» Work instruction
Pull out every line below that contains the string "median", and copy each one in full.

» Data excerpts
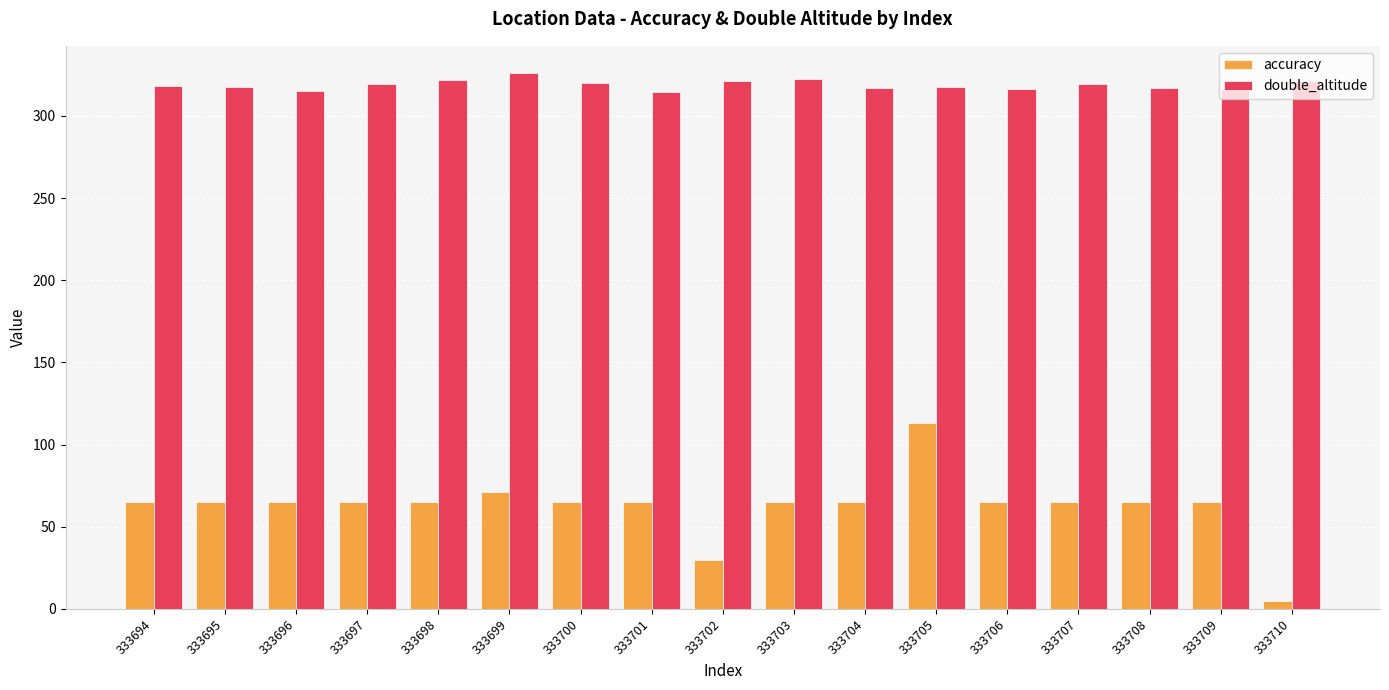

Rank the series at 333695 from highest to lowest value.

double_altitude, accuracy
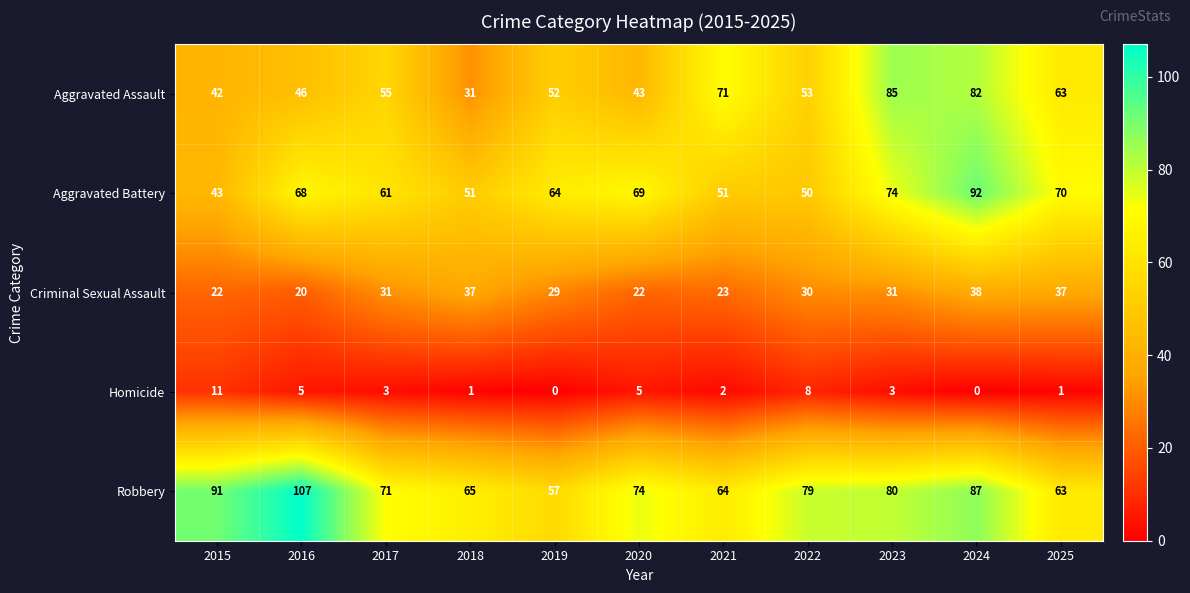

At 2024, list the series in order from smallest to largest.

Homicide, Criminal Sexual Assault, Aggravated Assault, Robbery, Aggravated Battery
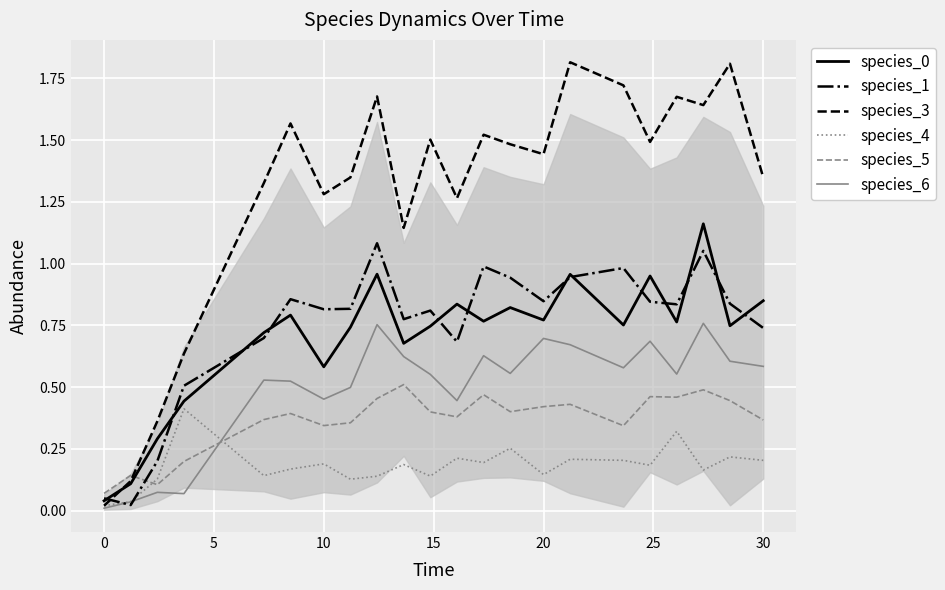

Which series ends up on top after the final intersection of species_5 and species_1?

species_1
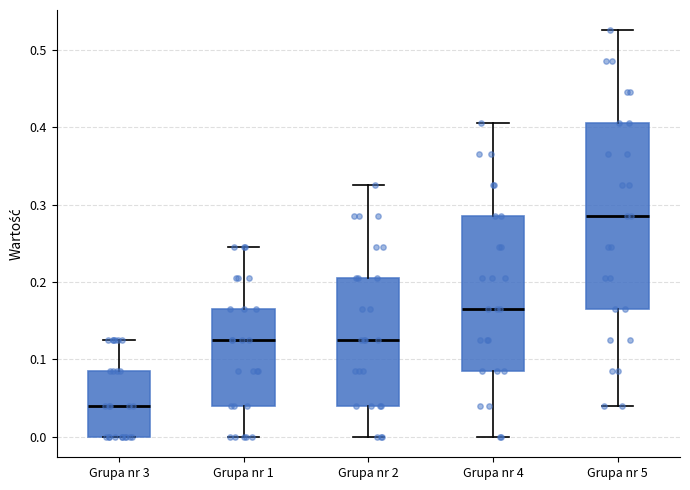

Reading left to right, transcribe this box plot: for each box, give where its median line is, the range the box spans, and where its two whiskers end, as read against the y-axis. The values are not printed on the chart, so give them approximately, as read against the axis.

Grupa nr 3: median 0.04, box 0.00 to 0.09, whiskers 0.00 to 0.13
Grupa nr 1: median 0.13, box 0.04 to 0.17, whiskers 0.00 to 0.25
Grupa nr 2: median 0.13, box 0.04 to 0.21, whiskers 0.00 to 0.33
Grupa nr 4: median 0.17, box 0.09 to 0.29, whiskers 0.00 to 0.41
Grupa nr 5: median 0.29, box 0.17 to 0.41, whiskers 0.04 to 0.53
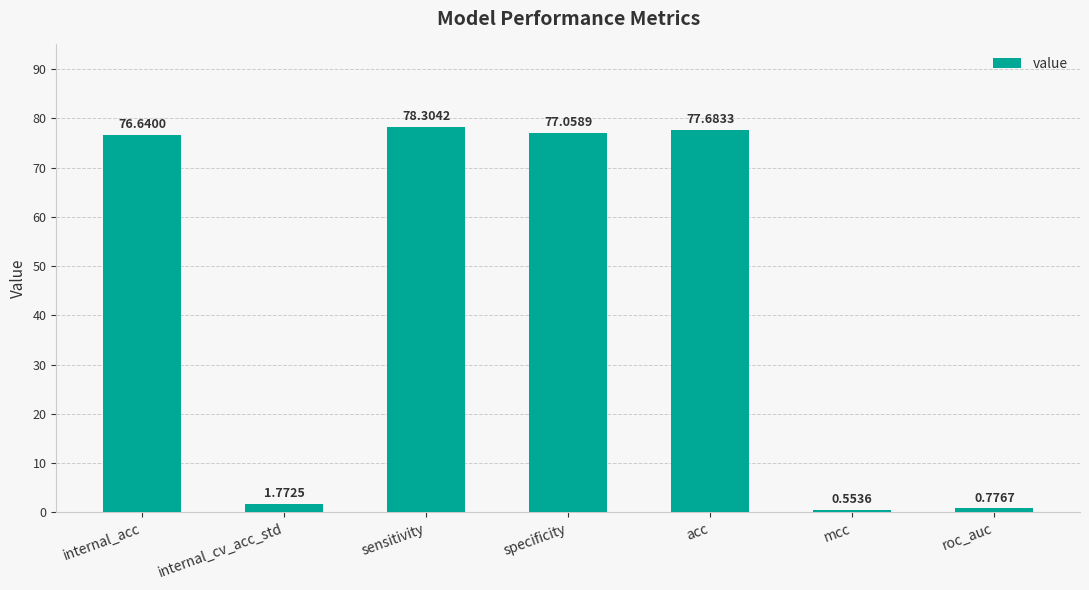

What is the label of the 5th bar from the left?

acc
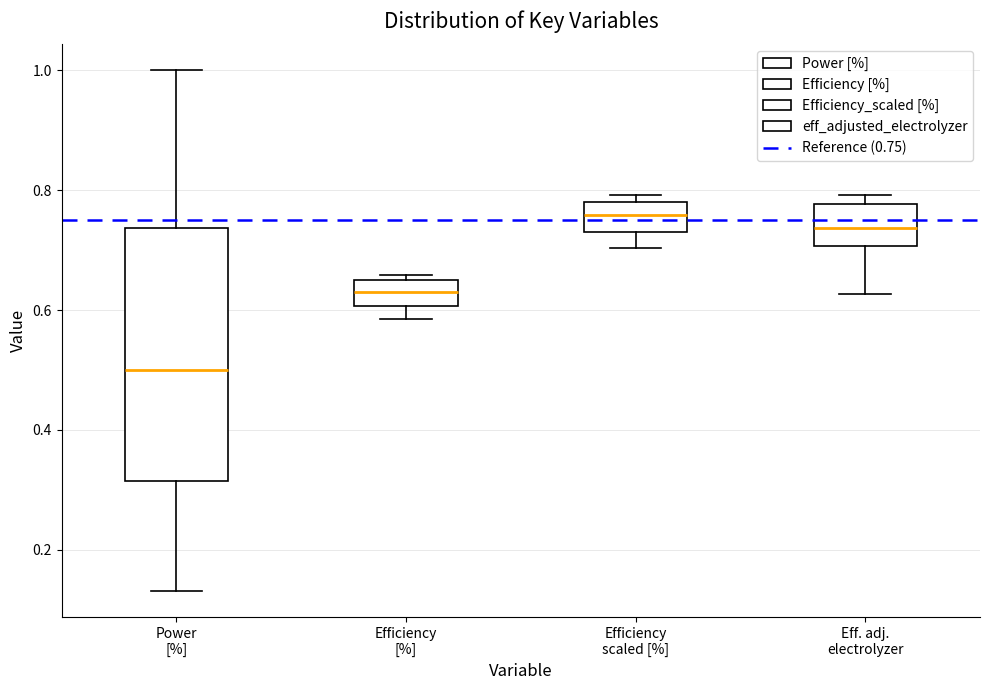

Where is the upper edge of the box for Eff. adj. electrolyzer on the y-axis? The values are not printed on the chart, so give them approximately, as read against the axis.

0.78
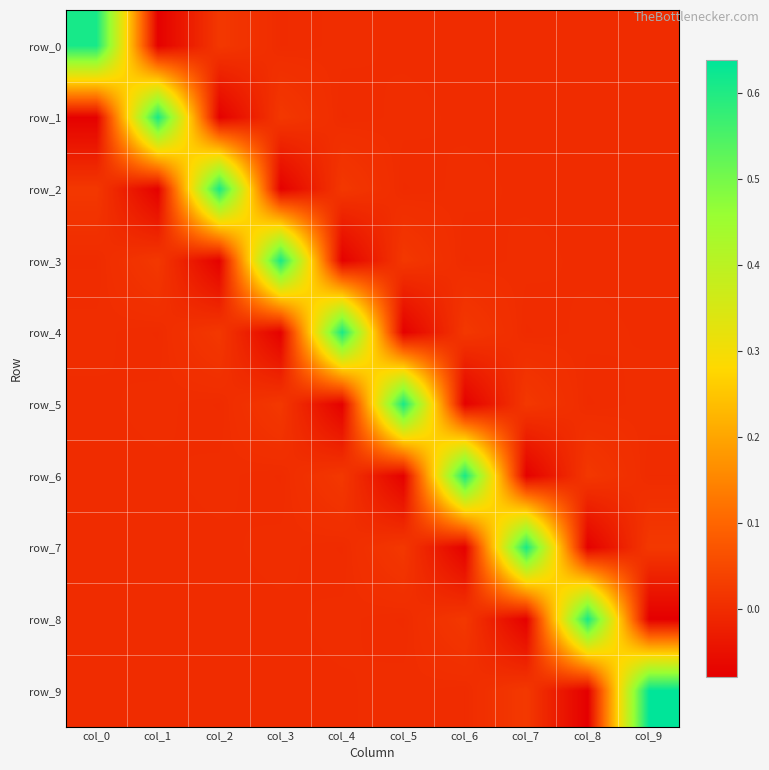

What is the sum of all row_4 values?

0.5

» Exercise answer
Reading left to right, transcribe this box plot: for each box, give where its median line is, the range the box spans, and where its two whiskers end, as read against the y-axis. The values are not printed on the chart, so give them approximately, as read against the axis.
Grupa nr 3: median 0.04, box 0.00 to 0.09, whiskers 0.00 to 0.13
Grupa nr 1: median 0.13, box 0.04 to 0.17, whiskers 0.00 to 0.25
Grupa nr 2: median 0.13, box 0.04 to 0.21, whiskers 0.00 to 0.33
Grupa nr 4: median 0.17, box 0.09 to 0.29, whiskers 0.00 to 0.41
Grupa nr 5: median 0.29, box 0.17 to 0.41, whiskers 0.04 to 0.53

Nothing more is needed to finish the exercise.